Most of the methods operating on EBSD objects use functions that operate on the
individual patterns (numpy.ndarray
). These single pattern functions are
available in the kikuchipy.pattern module.
Let's import the necessary libraries and read the Nickel EBSD test data set
# Exchange inline for notebook or qt5 (from pyqt) for interactive plotting
%matplotlib inline
import hyperspy.api as hs
import matplotlib.pyplot as plt
import numpy as np
import kikuchipy as kp
s = kp.data.nickel_ebsd_small() # Use kp.load("data.h5") to load your own data
Most methods operate inplace (indicated in their docstrings), meaning they overwrite the patterns in the EBSD signal. If we instead want to keep the original signal and operate on a new signal, we can create a deepcopy() of the original signal. As an example here, we create a new EBSD signal from a small part of the original signal:
s2 = s.deepcopy()
np.may_share_memory(s.data, s2.data)
Effects which are constant, like hot pixels or dirt on the detector, can be removed by either subtracting or dividing by a static background via remove_static_background():
s2.remove_static_background()
fig, ax = plt.subplots(figsize=(13, 6), ncols=2)
ax[0].imshow(s.inav[0, 0].data, cmap="gray")
ax[0].set_title("As acquired")
ax[0].axis("off")
ax[1].imshow(s2.inav[0, 0].data, cmap="gray")
ax[1].set_title("Static background removed")
ax[1].axis("off")
fig.tight_layout(w_pad=0 - 8)
Here, the static background pattern is assumed to be stored in the
EBSD.static_background
property, which can be set and changed as desired. The static background pattern
can also be passed to the static_bg
parameter.
Since version 0.6, relative intensities between patterns cannot be maintained
via the relative
parameter. This was because the initial implementation filled
the RAM when removing the background from a large dataset, and a way around this
was not found.
Warning
The Acquisition_instrument.SEM.Detector.EBSD
and Sample.Phases
metadata
nodes are deprecated and will be removed in v0.6.
There are three main reasons for this change: the first is that only the static
background array stored in the
Acquisition_instrument.SEM.Detector.EBSD.static_background
node is used
internally, and so the remaining metadata is unnecessary. The background pattern
will be stored in its own EBSD.static_background
property instead. The second
is that keeping track of the unnecessary metadata makes writing and maintaining
input/ouput plugins challenging. The third is that the
EBSD.xmap and
EBSD.detector properties,
which keeps track of the
CrystalMap
and EBSDDetector for a
signal, respectively, should be used instead of the more "static" metadata.

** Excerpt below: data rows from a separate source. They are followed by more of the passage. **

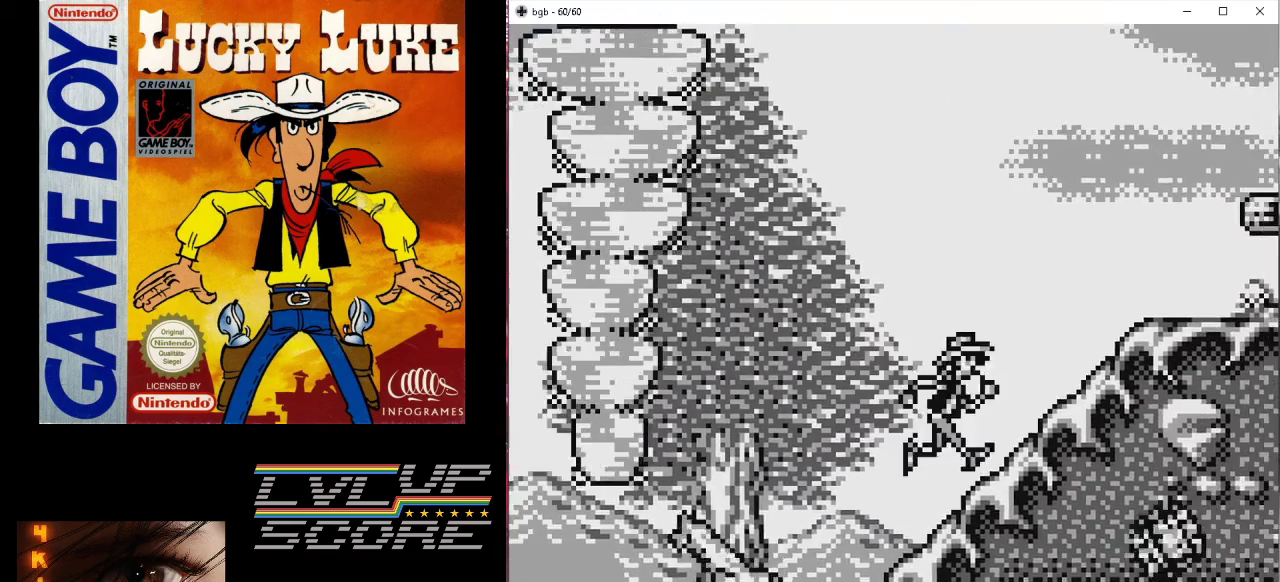
{"buttons": ["DPAD_RIGHT"], "events": [[300, "DPAD_RIGHT", "up"], [467, "DPAD_RIGHT", "down"]]}
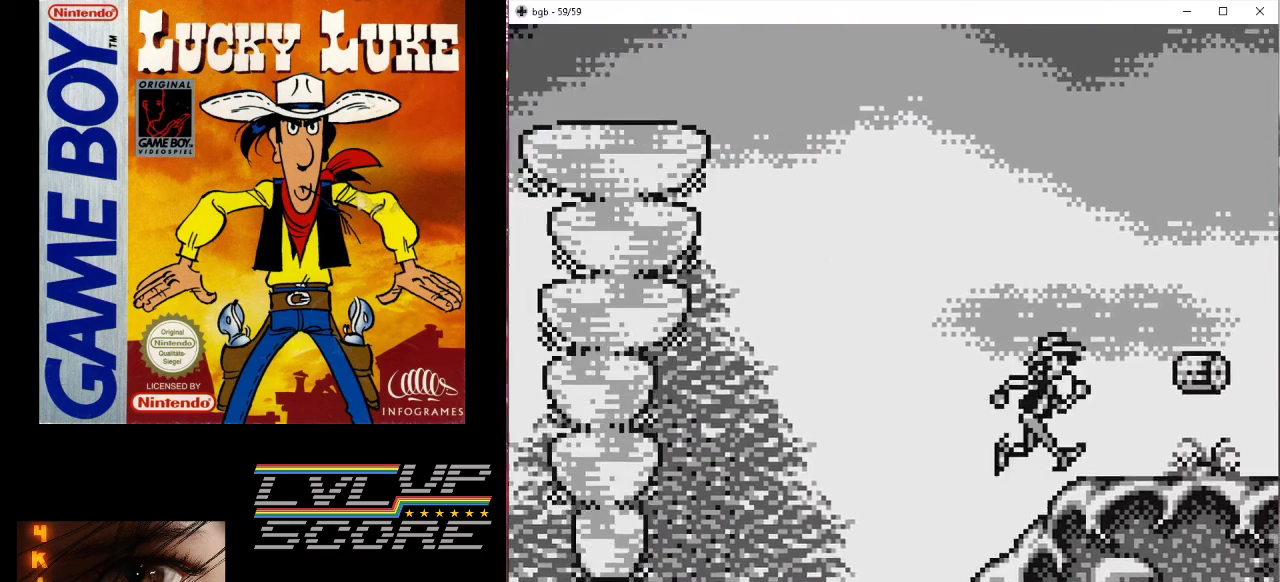
{"buttons": [], "events": [[267, "DPAD_RIGHT", "up"]]}
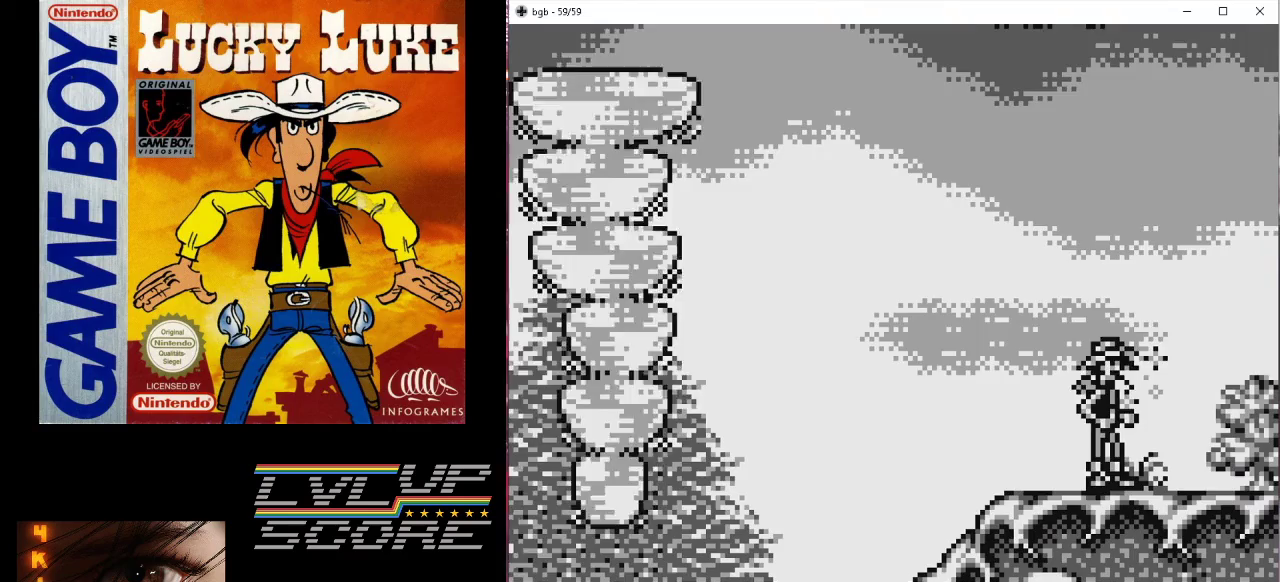
{"buttons": [], "events": []}
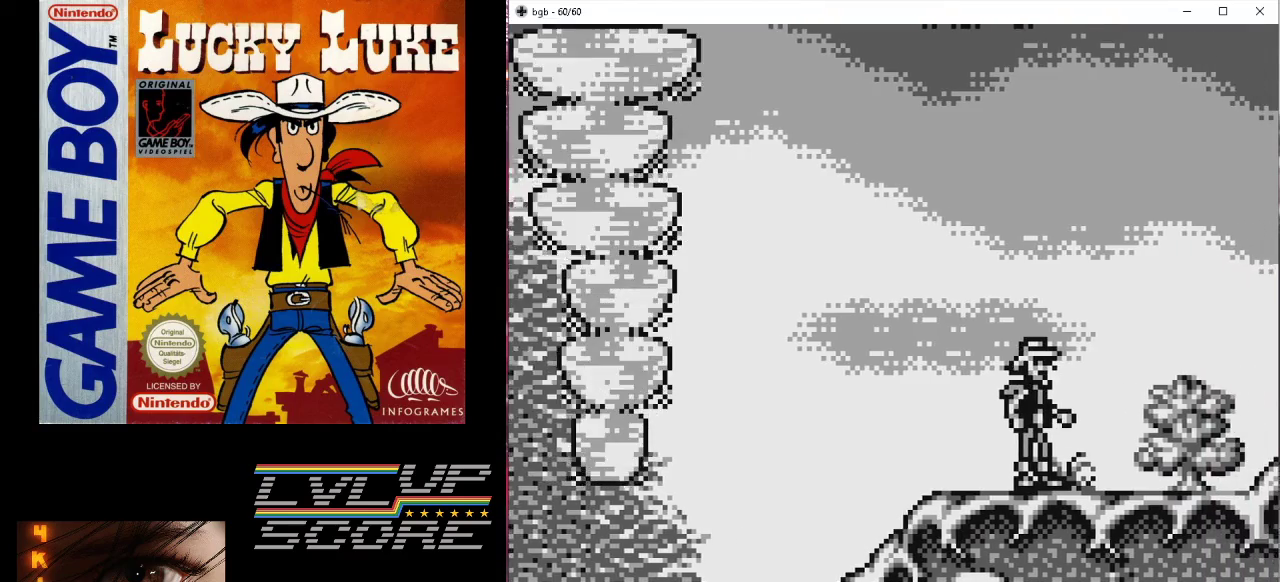
{"buttons": [], "events": []}
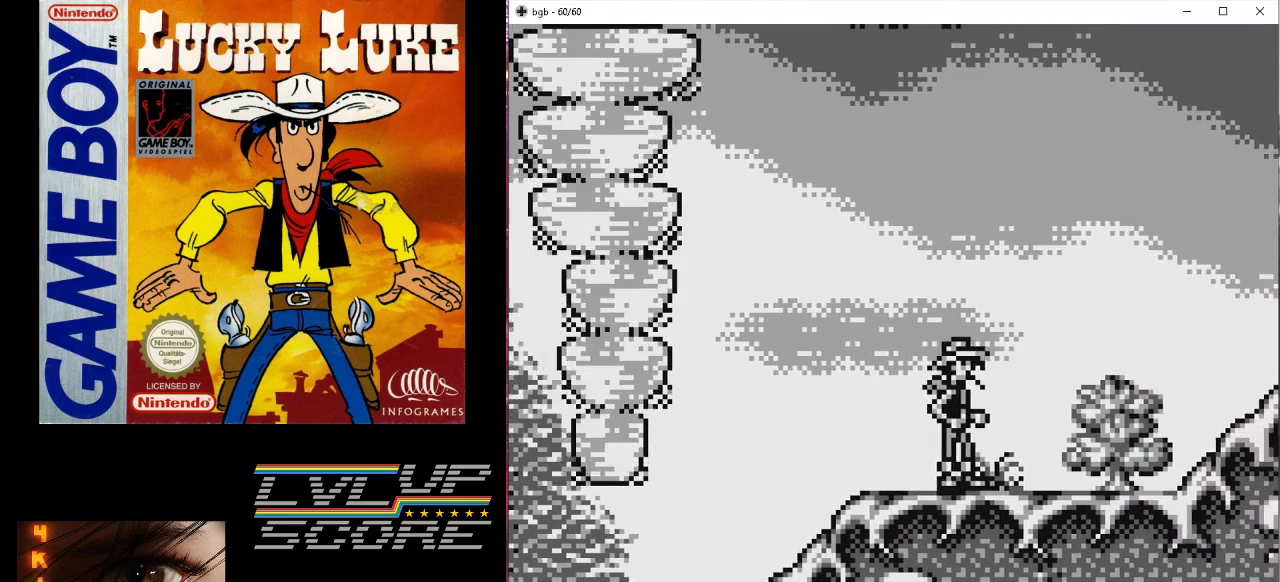
{"buttons": ["DPAD_RIGHT"], "events": [[500, "DPAD_RIGHT", "down"]]}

The static background pattern intensities can be rescaled to each individual
pattern's intensity range before removal by passing scale_bg=True
.
Uneven intensity in a static background subtracted pattern can be corrected by
subtracting or dividing by a dynamic background obtained by Gaussian blurring.
This so-called flat fielding is done with
remove_dynamic_background().
A Gaussian window with a standard deviation set by std
is used to blur each
pattern individually (dynamic) either in the spatial or frequency domain, set by
filter_domain
. Blurring in the frequency domain is effectively accomplished
by a low-pass
Fast Fourier Transform (FFT) filter. The
individual Gaussian blurred dynamic backgrounds are then subtracted or divided
from the respective patterns, set by operation
:
s3 = s2.deepcopy()
s3.remove_dynamic_background(
operation="subtract", # Default
filter_domain="frequency", # Default
std=8, # Default is 1/8 of the pattern width
truncate=4, # Default
)
# _ means we don't want the output
_, ax = plt.subplots(figsize=(13, 6), ncols=2)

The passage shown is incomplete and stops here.